Call Me By Your Name is about Elio, the precocious 17-year-old son of university professors who lend out their home each summer to a promising post-graduate. One summer in the mid-1980’s, Oliver, a dashing American post-doc working on a book about Heraclitus arrives and immediately becomes Elio’s obsession, his first with a man.
It’s not an unusual subject for literary fiction, a summer love affair on the Italian coast. It’s basically a cliché by now isn’t it, a cliche for the NPR set. Fans of E.M. Forster will feel right at home. But Mr. Aciman is willing to take his narrative to places Mr. Forster never could. You have been warned.
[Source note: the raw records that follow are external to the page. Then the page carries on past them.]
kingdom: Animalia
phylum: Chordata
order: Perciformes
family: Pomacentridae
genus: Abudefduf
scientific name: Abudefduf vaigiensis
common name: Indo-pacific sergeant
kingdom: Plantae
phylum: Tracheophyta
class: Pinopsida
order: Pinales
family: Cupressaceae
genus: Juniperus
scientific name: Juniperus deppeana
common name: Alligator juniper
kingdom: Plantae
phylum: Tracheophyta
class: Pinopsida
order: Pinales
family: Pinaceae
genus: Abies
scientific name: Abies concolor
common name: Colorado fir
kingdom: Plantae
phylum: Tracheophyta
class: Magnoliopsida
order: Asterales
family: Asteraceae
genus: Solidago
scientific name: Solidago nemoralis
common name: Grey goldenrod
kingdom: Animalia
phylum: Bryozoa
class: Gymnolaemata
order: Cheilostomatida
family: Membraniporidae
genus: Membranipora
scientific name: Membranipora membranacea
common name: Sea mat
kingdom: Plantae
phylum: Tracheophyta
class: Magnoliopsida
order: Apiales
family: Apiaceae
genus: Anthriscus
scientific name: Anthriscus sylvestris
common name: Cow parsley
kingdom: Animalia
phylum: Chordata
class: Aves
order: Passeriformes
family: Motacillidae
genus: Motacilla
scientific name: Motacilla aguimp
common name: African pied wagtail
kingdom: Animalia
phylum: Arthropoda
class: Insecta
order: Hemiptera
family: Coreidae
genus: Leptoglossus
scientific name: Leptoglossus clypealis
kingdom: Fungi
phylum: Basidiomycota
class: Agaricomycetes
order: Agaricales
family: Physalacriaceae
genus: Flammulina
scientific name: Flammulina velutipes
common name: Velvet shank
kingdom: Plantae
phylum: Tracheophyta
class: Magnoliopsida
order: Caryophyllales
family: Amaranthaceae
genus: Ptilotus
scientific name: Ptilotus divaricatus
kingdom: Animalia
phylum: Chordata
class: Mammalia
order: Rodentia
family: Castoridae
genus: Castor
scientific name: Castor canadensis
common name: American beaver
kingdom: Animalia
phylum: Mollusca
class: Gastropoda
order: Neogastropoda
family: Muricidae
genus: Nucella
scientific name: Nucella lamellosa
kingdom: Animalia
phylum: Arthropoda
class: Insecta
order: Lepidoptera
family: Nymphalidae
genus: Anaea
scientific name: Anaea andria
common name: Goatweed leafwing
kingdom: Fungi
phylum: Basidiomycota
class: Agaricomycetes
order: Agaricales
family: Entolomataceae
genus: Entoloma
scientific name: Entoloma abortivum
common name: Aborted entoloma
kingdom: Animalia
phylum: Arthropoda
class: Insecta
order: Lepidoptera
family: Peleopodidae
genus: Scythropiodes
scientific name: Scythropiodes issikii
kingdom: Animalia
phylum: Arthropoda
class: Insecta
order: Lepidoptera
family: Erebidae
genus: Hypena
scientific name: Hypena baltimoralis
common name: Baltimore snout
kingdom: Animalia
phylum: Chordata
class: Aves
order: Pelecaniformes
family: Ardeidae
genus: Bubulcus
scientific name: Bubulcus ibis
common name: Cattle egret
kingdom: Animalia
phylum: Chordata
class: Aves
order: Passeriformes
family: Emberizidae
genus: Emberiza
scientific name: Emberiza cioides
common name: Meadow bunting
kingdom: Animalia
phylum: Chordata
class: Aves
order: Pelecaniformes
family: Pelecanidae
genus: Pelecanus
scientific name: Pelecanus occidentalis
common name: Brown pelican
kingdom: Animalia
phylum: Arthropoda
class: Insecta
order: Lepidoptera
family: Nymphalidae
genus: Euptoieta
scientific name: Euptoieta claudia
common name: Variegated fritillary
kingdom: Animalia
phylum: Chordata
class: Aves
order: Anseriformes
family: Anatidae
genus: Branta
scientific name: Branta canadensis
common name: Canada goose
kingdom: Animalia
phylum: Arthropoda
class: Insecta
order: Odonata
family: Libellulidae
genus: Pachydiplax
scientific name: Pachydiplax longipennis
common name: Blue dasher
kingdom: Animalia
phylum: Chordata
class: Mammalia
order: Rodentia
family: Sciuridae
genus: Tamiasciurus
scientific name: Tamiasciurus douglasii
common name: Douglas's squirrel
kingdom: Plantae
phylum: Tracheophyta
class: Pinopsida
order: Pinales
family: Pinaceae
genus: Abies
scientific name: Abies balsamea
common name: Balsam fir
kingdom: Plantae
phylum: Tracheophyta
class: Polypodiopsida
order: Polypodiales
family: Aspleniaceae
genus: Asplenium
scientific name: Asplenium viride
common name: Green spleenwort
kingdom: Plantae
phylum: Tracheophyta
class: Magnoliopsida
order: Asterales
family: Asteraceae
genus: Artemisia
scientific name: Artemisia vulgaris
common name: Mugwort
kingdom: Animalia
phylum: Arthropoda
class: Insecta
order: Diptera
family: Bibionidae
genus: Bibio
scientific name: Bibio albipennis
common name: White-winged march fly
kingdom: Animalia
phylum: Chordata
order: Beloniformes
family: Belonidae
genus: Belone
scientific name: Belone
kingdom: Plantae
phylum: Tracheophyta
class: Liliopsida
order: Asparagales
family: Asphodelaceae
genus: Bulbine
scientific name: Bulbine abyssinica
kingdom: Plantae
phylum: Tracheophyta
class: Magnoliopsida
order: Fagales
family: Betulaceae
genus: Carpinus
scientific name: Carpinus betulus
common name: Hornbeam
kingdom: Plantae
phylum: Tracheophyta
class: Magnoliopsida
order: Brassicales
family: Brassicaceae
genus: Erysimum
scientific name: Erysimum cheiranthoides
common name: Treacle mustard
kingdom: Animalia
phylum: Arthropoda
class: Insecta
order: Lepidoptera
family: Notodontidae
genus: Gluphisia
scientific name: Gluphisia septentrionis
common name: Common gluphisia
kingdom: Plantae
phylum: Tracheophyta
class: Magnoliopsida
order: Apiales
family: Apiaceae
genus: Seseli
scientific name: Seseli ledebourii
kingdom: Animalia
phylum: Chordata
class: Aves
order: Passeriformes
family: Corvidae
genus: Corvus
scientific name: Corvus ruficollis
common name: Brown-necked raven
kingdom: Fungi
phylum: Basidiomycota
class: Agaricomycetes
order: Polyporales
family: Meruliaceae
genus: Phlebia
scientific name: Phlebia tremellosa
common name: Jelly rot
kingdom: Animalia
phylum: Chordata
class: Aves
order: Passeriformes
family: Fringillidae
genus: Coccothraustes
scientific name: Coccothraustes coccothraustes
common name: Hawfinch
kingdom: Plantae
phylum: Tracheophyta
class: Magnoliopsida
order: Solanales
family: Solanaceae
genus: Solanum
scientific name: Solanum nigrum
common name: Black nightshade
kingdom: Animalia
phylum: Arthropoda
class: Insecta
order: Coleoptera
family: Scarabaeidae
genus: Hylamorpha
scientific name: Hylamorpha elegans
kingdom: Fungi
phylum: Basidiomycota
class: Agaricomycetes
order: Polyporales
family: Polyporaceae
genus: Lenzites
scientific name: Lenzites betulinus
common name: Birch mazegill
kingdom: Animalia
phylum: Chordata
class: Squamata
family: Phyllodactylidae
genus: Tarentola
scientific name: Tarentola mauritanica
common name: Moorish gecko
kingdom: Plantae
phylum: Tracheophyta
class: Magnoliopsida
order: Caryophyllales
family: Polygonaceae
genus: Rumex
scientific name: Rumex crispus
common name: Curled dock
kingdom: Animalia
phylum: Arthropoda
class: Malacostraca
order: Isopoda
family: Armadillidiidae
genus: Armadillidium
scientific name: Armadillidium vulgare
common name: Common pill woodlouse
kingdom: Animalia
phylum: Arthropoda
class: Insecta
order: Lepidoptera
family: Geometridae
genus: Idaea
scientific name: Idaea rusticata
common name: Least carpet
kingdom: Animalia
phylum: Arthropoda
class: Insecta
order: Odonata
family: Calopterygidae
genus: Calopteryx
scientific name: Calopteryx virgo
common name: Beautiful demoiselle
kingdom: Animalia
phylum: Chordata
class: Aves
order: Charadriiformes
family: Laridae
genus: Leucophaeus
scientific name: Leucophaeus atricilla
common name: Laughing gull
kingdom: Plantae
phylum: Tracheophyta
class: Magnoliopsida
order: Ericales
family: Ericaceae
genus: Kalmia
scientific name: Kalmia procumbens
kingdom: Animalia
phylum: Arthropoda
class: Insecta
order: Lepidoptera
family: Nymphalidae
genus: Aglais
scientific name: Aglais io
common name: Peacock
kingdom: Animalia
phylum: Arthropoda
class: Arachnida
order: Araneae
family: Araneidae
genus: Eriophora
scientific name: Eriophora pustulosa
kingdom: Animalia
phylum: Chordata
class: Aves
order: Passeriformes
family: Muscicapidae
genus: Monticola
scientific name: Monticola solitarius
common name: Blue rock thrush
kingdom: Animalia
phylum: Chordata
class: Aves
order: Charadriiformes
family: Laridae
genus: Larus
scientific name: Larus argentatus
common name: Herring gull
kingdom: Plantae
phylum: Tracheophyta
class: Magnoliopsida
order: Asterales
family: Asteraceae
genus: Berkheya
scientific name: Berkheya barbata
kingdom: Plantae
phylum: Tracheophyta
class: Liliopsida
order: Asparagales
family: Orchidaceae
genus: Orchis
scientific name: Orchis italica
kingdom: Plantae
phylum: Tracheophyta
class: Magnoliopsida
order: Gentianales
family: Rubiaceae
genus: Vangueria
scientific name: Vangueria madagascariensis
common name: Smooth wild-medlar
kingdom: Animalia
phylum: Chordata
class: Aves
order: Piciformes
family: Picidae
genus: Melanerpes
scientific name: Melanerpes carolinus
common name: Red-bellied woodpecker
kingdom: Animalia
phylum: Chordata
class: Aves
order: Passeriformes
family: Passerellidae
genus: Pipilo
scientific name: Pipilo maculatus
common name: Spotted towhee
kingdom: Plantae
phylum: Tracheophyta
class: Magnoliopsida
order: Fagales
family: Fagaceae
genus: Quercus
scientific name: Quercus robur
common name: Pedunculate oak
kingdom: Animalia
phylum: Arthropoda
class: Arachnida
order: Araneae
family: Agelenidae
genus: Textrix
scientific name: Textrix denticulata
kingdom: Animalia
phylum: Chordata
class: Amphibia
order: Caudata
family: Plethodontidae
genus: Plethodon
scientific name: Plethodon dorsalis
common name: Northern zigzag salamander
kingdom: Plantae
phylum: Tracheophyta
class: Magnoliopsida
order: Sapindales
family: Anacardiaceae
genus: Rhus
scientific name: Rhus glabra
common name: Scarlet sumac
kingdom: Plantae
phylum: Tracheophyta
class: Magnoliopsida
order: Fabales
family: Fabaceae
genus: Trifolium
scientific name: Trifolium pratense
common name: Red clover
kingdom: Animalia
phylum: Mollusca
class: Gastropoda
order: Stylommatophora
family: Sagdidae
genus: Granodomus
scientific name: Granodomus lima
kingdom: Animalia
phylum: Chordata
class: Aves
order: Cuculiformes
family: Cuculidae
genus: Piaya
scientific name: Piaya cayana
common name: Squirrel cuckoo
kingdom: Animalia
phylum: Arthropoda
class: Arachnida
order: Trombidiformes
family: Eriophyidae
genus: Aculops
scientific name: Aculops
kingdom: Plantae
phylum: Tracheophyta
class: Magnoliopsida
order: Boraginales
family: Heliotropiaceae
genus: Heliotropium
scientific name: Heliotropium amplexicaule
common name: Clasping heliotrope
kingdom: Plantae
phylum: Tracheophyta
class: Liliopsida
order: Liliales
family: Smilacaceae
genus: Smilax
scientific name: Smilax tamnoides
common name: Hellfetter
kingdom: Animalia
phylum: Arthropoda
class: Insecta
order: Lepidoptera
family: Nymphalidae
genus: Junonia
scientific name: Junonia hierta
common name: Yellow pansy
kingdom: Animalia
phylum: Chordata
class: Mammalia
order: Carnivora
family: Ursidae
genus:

The events of the novel are not extraordinary, just the sorts of things one would do while staying the summer in a small Italian town: bicycle rides to the beach, nights at bookstore readings in the shop on the square, dinners with other guests. What moves the novel along, what makes the reader both want to turn the page and to stay on the page is the novel’s emotional intensity, the longing Elio feels for Oliver, the intensity of their contact when it finally comes, even the briefest kiss had me gripping the pages like I imagine fans of Romance novels do when they get to the good parts.
While there are several very erotic scenes, the bit with the peach will live in infamy, the moments that stayed with both Elio and with me were made intense by circumstances and by emotion. That kiss in Rome where Oliver pushed him against the wall of a side street and let their legs intertwine on their last night together. The first time Oliver’s bare foot touched Elio’s under the table at an afternoon lunch.
Sheesh.
Hubba, hubba, as they say.
I don’t think it spoils anything to discuss the ending; we all know how summer romances end, don’t we. Autumn comes. We separate and we grow older. Which is what happens here. No one has to die at the hands of a homophobe. One gets married. One has a romantic life that remains vague. There is some regret but no tragic betrayal, no intense rekindling of passion. Just two men who have grown older.
I loved it all. I’m a little sorry I stayed up so late reading it so quickly.
It’s my new favorite book.
You’ve sold me! Happily my library has this, with only a short waiting list.
Usually I give in and devour the book, and then reread it more slowly.